I ease her off me inch by inch. She mumbles, rolls into the warm shape I leave behind and pulls the quilt up to her chin. I stand over her in the grey dawn and the purr rises in my chest uninvited.

I make breakfast.

Eggs. Bacon. Bread in the iron. Coffee too strong, the way she likes it, grounds in the bottom of the cup. My hands aren't as steady as I want them to be. A man whose hands have held a skull together while a ring doctor stitched the scalp has no business shaking over scrambled eggs.

I set her plate at the end of the table. I stand at the counter with my own mug and I don't sit.

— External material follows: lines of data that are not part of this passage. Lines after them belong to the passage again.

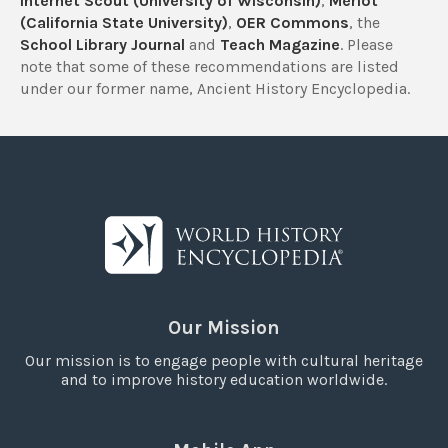
Internet Scout (University of Wisconsin)
,
Merlot
(California State University)
,
OER Commons
, the
School Library Journal
and
Teach Magazine
. Please
note that some of these recommendations are listed
under our former name, Ancient History Encyclopedia.
Our Mission
Our mission is to engage people with cultural heritage
and to improve history education worldwide.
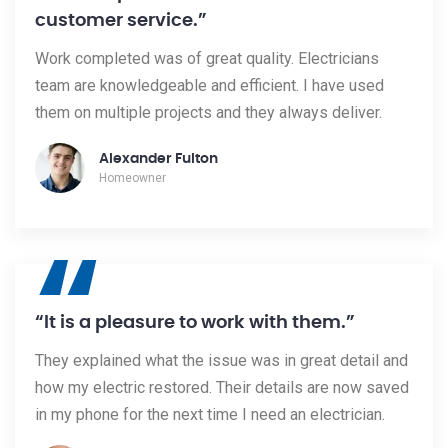
customer service.”
Work completed was of great quality. Electricians
team are knowledgeable and efficient. I have used
them on multiple projects and they always deliver.
Alexander Fulton
Homeowner
“
“It is a pleasure to work with them.”
They explained what the issue was in great detail and
how my electric restored. Their details are now saved
in my phone for the next time I need an electrician.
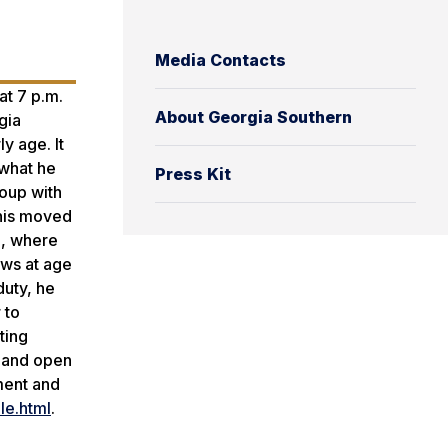
Media Contacts
at 7 p.m.
About Georgia Southern
gia
y age. It
 what he
Press Kit
roup with
nnis moved
., where
ows at age
duty, he
 to
ting
e and open
ment and
le.html
.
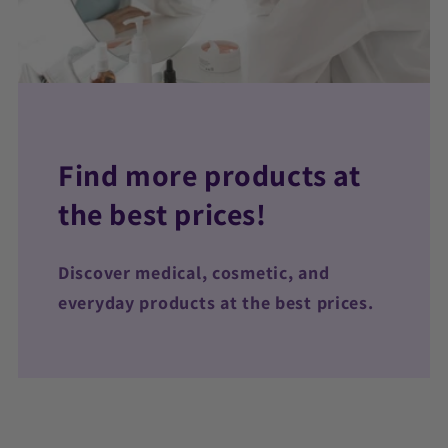
Find more products at
the best prices!
Discover medical, cosmetic, and
everyday products at the best prices.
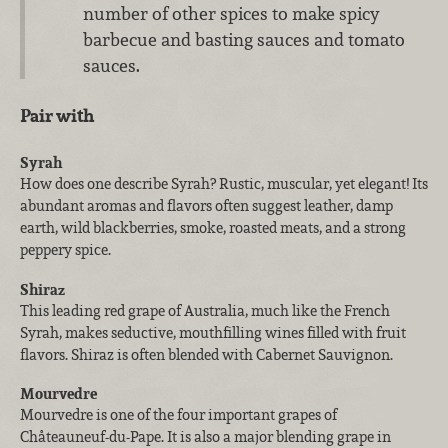
number of other spices to make spicy
barbecue and basting sauces and tomato
sauces.
Pair with
Syrah
How does one describe Syrah? Rustic, muscular, yet elegant! Its
abundant aromas and flavors often suggest leather, damp
earth, wild blackberries, smoke, roasted meats, and a strong
peppery spice.
Shiraz
This leading red grape of Australia, much like the French
Syrah, makes seductive, mouthfilling wines filled with fruit
flavors. Shiraz is often blended with Cabernet Sauvignon.
Mourvedre
Mourvedre is one of the four important grapes of
Chåteauneuf-du-Pape. It is also a major blending grape in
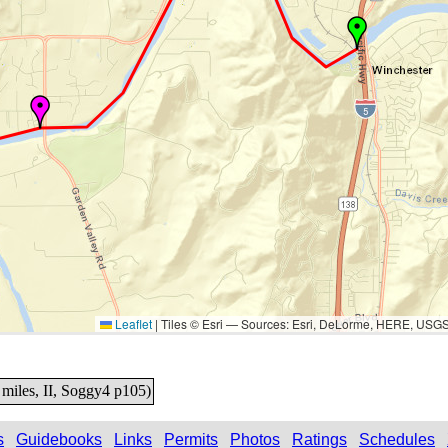
Leaflet
|
Tiles © Esri — Sources: Esri, DeLorme, HERE, USG
miles, II, Soggy4 p105)
s
Guidebooks
Links
Permits
Photos
Ratings
Schedules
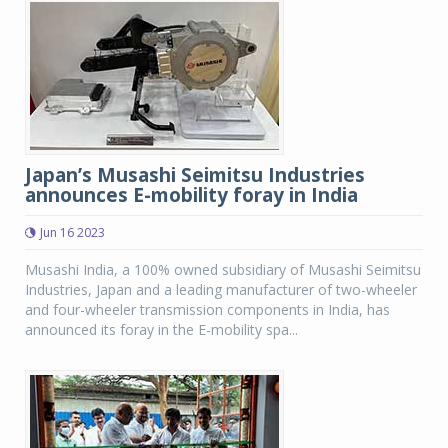
Japan’s Musashi Seimitsu Industries
announces E-mobility foray in India
Jun 16 2023
Musashi India, a 100% owned subsidiary of Musashi Seimitsu
Industries, Japan and a leading manufacturer of two-wheeler
and four-wheeler transmission components in India, has
announced its foray in the E-mobility spa...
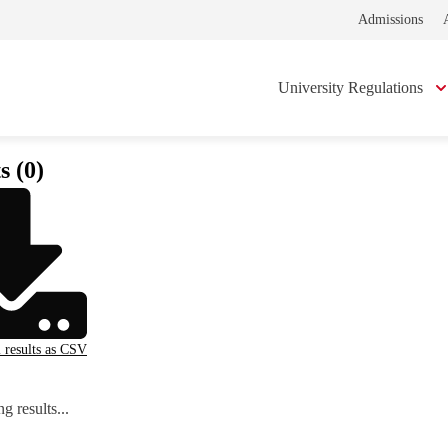
Admissions
University Regulations
s (0)
l results as CSV
g results...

She wakes while I'm at the stove. I hear the quilt shift, the soft sound of her sitting up, and when I turn she's looking at me from the couch with the blanket pulled to her chin and wearing a smile on her face that I don't deserve. She doesn't look like a woman building a kind rejection. She looks like a woman who slept well.

She wraps the quilt around her shoulders and pads barefoot to the bathroom. The door clicks shut and then I hear the water run.